Stipendio docenti: il divario tra scuola e università
Differenze tra lo stipendio dei docenti di scuola superiore e i colleghi dell'università: due mondi completamente diversi.

Lavorano entrambi “nell’istruzione”, ma dal punto di vista retributivo i docenti di scuola superiore e quelli universitari parlano lingue diverse. Nel sistema scolastico il cuore dello stipendio è il contratto collettivo e la progressione per anzianità; nel mondo accademico pesano regime giuridico, classi/scatti e differenze tra tempo definito e tempo pieno, oltre agli adeguamenti annuali. Risultato: due carriere con curve economiche lontane, soprattutto nel medio-lungo periodo.
Stipendio docenti: Scuola vs Università
Partiamo dalla scuola, perché qui la bussola è più lineare. Per un docente laureato della secondaria di II grado lo stipendio tabellare lordo annuo (valori di tabella) si muove così: 22.678,52 euro a inizio carriera (fascia 0–8), 31.736,25 euro nella fascia 21–27 e 35.505,47 euro oltre i 35 anni di servizio. Questi importi sono la “base” contrattuale: poi entrano in gioco voci accessorie e variabili (retribuzione professionale docente, eventuali funzioni/ore aggiuntive, indennità e compensi legati a incarichi), ma la struttura resta quella: crescita soprattutto per anzianità, relativamente prevedibile e abbastanza compressa verso l’alto.

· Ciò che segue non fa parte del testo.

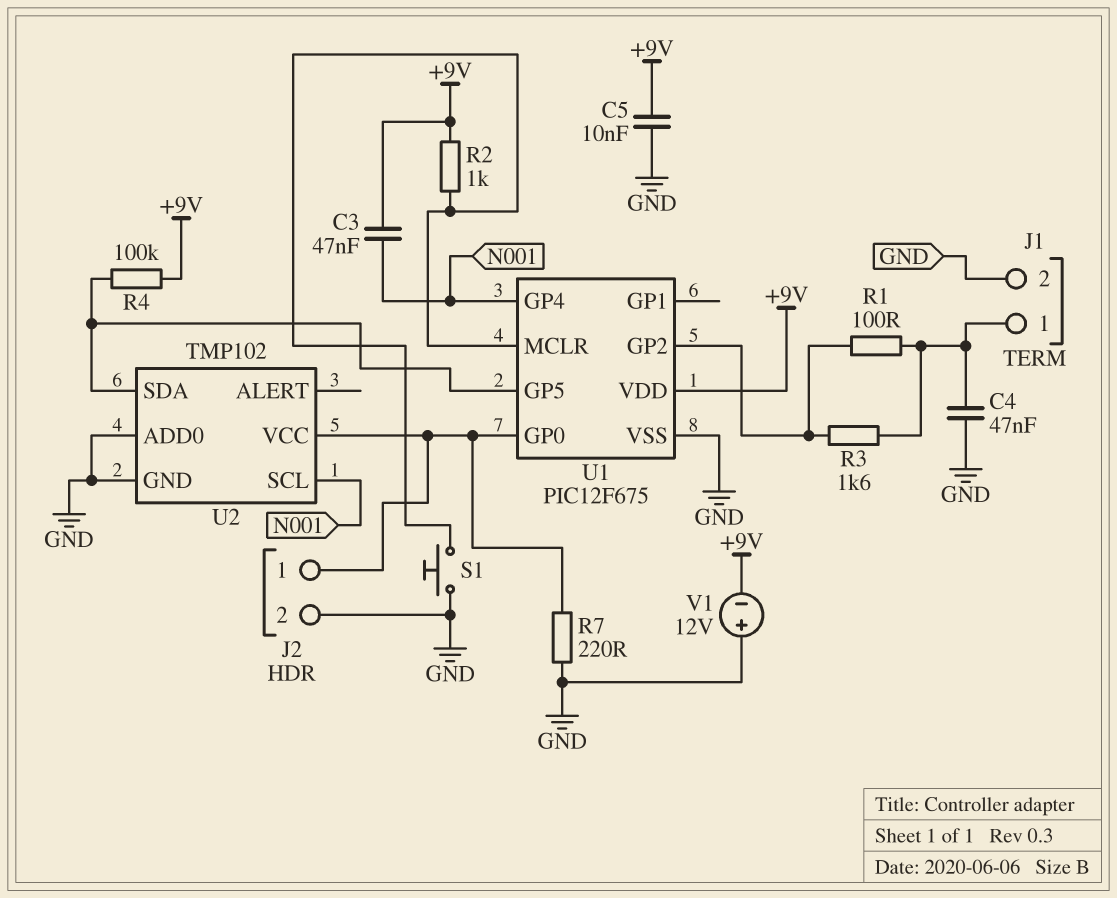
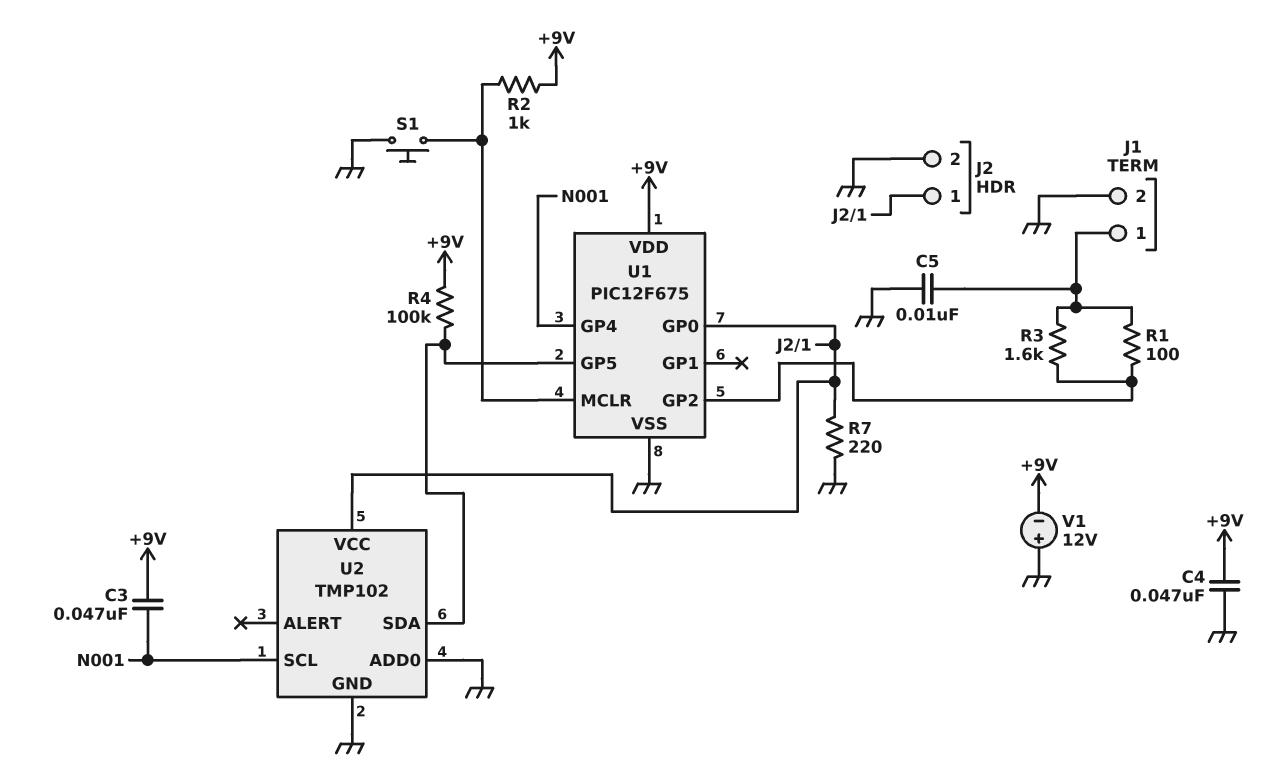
C4: 47nF (GND, J1/1) -> 47nF (+9V, GND)
C5: 10nF (+9V, GND) -> 10nF (GND, J1/1)

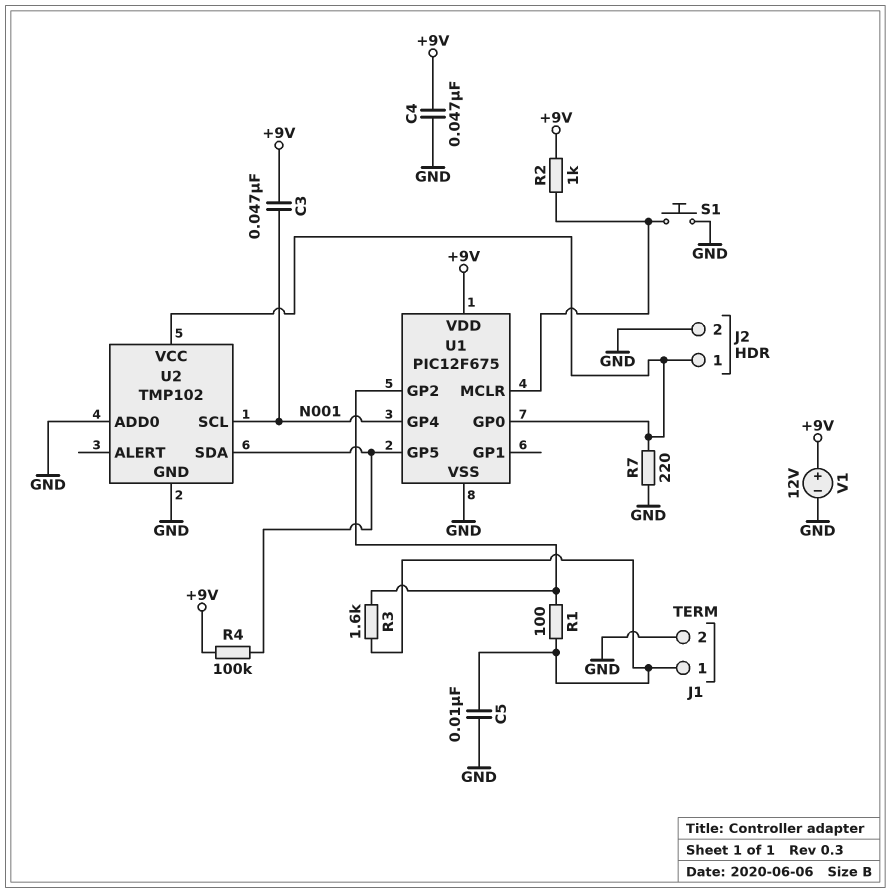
V1: 12V (plus GND, minus +9V) -> 12V (plus +9V, minus GND)

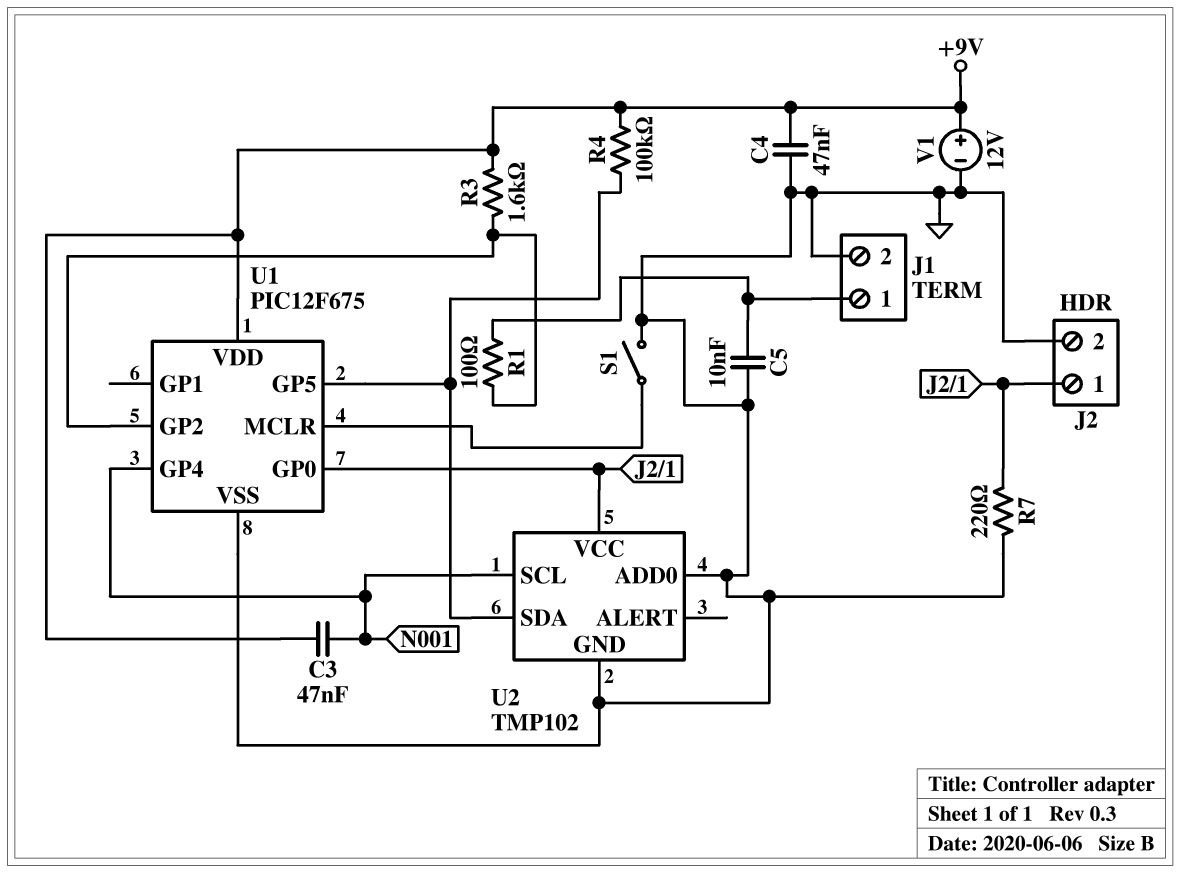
R2: 1k (+9V, U1/MCLR) -> none
R3: 1.6k (J1/1, U1/GP2) -> 1.6k (+9V, U1/GP2)
S1: button (GND, U1/MCLR) -> switch (GND, U1/MCLR)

All’università, invece, bisogna distinguere ruoli e regimi di impegno. Le tabelle del “nuovo regime” (DPR 232/2011) aggiornate con l’adeguamento in vigore dal 1° gennaio 2025 mostrano già il salto di scala. Un esempio: un professore associato a tempo definito in classe iniziale ha un totale annuo (stipendio + IIS + tredicesima/altre voci di tabella) attorno a 35.432,24 euro. Salendo di livello e soprattutto passando al tempo pieno, la distanza cresce ancora: nelle tabelle di costo/parametri applicate dopo l’adeguamento 2025, per un professore ordinario a tempo pieno compaiono valori di lordo dipendente annuo ben superiori, con esempi oltre 127.000 euro nelle classi riportate (voci comprensive di componenti come IIS e assegni previsti). Qui sta la chiave: la carriera accademica è più “a gradini”. L’accesso è più selettivo e lento, ma quando si entra stabilmente nei ruoli più alti (associato/ordinario) la progressione economica può diventare molto più ampia di quella scolastica. Inoltre, gli stipendi universitari vengono modificati periodicamente: per il 2025, ad esempio, l’adeguamento del trattamento economico dei non contrattualizzati è stato formalizzato con DPCM pubblicato in Gazzetta Ufficiale.
Sul fronte degli aumenti stipendiali, il quadro per il 2026 è già in parte definito. Per i docenti della scuola, è stato firmato il CCNL Istruzione e Ricerca 2022-2024, che produce effetti economici spalmati anche sui cedolini del 2025 e del 2026. L’accordo prevede incrementi medi tra i 124 e i 150 euro lordi mensili, variabili in base all’anzianità e al grado di istruzione, oltre al pagamento degli arretrati maturati nel periodo di vacanza contrattuale, che in molti casi superano i 2.000 euro lordi complessivi. Gli aumenti strutturali resteranno quindi in busta paga anche nel 2026, mentre il confronto per il contratto successivo (2025-2027) è già aperto, con i sindacati che chiedono ulteriori risorse per recuperare l’inflazione accumulata.
Il nuovo CCNL Istruzione e Ricerca ha un perimetro molto ampio e coinvolge l’intero comparto pubblico legato alla formazione e alla conoscenza. Riguarda infatti i docenti di scuola di ogni ordine e grado, il personale ATA, il personale delle università, i dipendenti degli enti pubblici di ricerca e le istituzioni AFAM (Alta Formazione Artistica, Musicale e Coreutica). Nel complesso, il contratto interessa oltre 1,28 milioni di lavoratori pubblici, accomunati da una lunga fase di stagnazione salariale: nel triennio 2022-2024, infatti, l’impennata dell’inflazione ha eroso in modo significativo il potere d’acquisto degli stipendi, rendendo il rinnovo contrattuale un passaggio cruciale per il recupero, almeno parziale, delle perdite subite.